Entries in content discovery (1)

Tuesday
Jun142011

Social content discovery is broken but Instapaper could fix it

Instapaper is a web service that allows you to save articles you find on the web for reading later. It stores these in a list maintained on their servers, and allows you to access it from your browser, or to sync the list with an iPhone or iPad app. Part of its magic is that it strips out the text and images of the article, ignoring ads and irrelevant page navigation, and presents the article in an optimized reading format. A browser bookmarklet allows you to save an article with one click, even directly from an RSS reader like Google Reader. It’s a great experience, and if you have an iPhone or iPad and read even a small amount of material online I suggest you give it a go.

At their recent developer conference, Apple announced that a similar feature will be built into their browser, Safari, allowing users to save articles to read later and strip out the relevant material from the cruft. Online speculation immediately decreed that this competing service spells the end of Instapaper.

It’s creator Marco Arment has a different take, which he has described on his blog, and discussed on his popular podcast. He argues that if anything, Apple’s feature is likely to increase demand for his product. Currently many people are unaware of Instapaper and how great the type of optimized, save-it-for-later, reading experience that he offers is. Being exposed to Apple’s version will create awareness and whet their appetite for this type of service, and then they will easily be able to find his “premium” service in the App Store.

Obviously this argument comes down to him actually offering a better experience than Apple. He gives some examples of why Instapaper is better, such as the “social” features he has recently introduced. But while watching Apple’s demo I was struck that Apple will be ahead with at least with one feature: they automatically extract all the pages of a multi-page article, and join these into a single scrollable page. Instapaper doesn’t do this yet, and I’ve been frustrated several times by having to stop partway through a previously-synced article while on a flight.

It occurs to me that one way he could differentiate his product is by doing something clever with content discovery. The current “social” features are better than nothing, but don’t fully utilize the unique nature of Instapaper’s data.

Currently there is the option to link your Instapaper account to some of the popular social networks: Facebook, Twitter, Tumblr, Pinboard and Evernote. This allows you to share “liked” items with your friends on these networks. Pretty standard so far; if I think all of my friends on a network will find something interesting (a suspect assumption, but a common one) I can post it there. This doesn’t help me find new content on Instapaper though. Those services are too noisy with other information to be a reliable source of interesting articles.

As far as content discovery goes there are two options. I can see articles that have been “liked” by my Instapaper friends, or I can look at a list of articles that have been curated by some other editor. Neither of these are very useful. I don’t have any Instapaper friends. And none of my actual friends or contacts have similar interests to me so I don’t really care what they’ve liked. I already follow a number of people I find interesting via RSS and Twitter, and some of their links I save to read later, but Instapaper is offering nothing new here. The “curated” lists are even less likely to deliver me things I’ll find interesting.

########

To do
1 – In the Instapaper post, what feature of Apple's Safari service does the author say Instapaper does not yet have?
2 – Using the Instapaper post, explain why Marco Arment thinks Apple's read-later feature could increase demand for Instapaper.
3 – Carry on the Instapaper post from its last sentence.

Given data
########

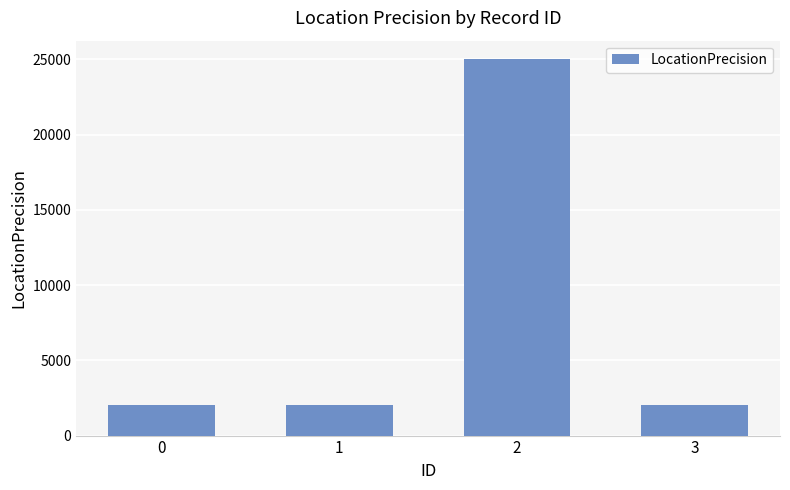

Reading right to left, list all the values displayed in this chart.

2000	25000	2000	2000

########

Expected outputs
1 – Safari automatically extracts every page of a multi-page article and joins them into a single scrollable page.

2 – Many people don't yet know about Instapaper or how good an optimized, save-it-for-later reading experience can be. Apple's version will make them aware of this kind of service and give them a taste for it. They can then easily find his "premium" service in the App Store.

3 –
The current model for content discovery on the internet is broken. It is based on the premise that I will be interested in the same articles that are “liked” by my “friends”, but I’m not. Sure, sometimes I’ll enjoy something a friend shares, but there is so much noise, I don’t usually bother looking. I’m also a bit of a news-junkie so I’ve usually already seen it, seen the discussion that sprang up around it, and sometimes seen it discredited.

I suggest that Instapaper has the best data anywhere on what I actually find interesting, and is in a unique position to suggest new content to me. Consider that Instapaper’s reading list is already a filtered list of all my other sources. I subscribe to over 200 RSS feeds that I read in Google Reader, both in my browser and my iPhone. Most of the items that flow through this are noise that I’m not interested in, and a very small percentage I save to Instapaper because I think I’ll actually want to read them. Very small posts I read in Google, the rest go to Instapaper. Now, in Instapaper, articles that I find interesting I read all the way to the bottom, and either simply archive (delete) or move to a folder if I may want to find them again later. Articles that I don’t find relevant I’ll possibly read all the way to the bottom and archive, or, more likely, archive without reading all the way. Instapaper may not collect all of this information, but it could, and it should.

Imagine that there is another person out there that has the same interests as me. In fact they save most of the same articles to their Instapaper reading list as me. But every now and then they find an article that I don’t, an article that I would be interested in. Why doesn’t Instapaper suggest this article to me?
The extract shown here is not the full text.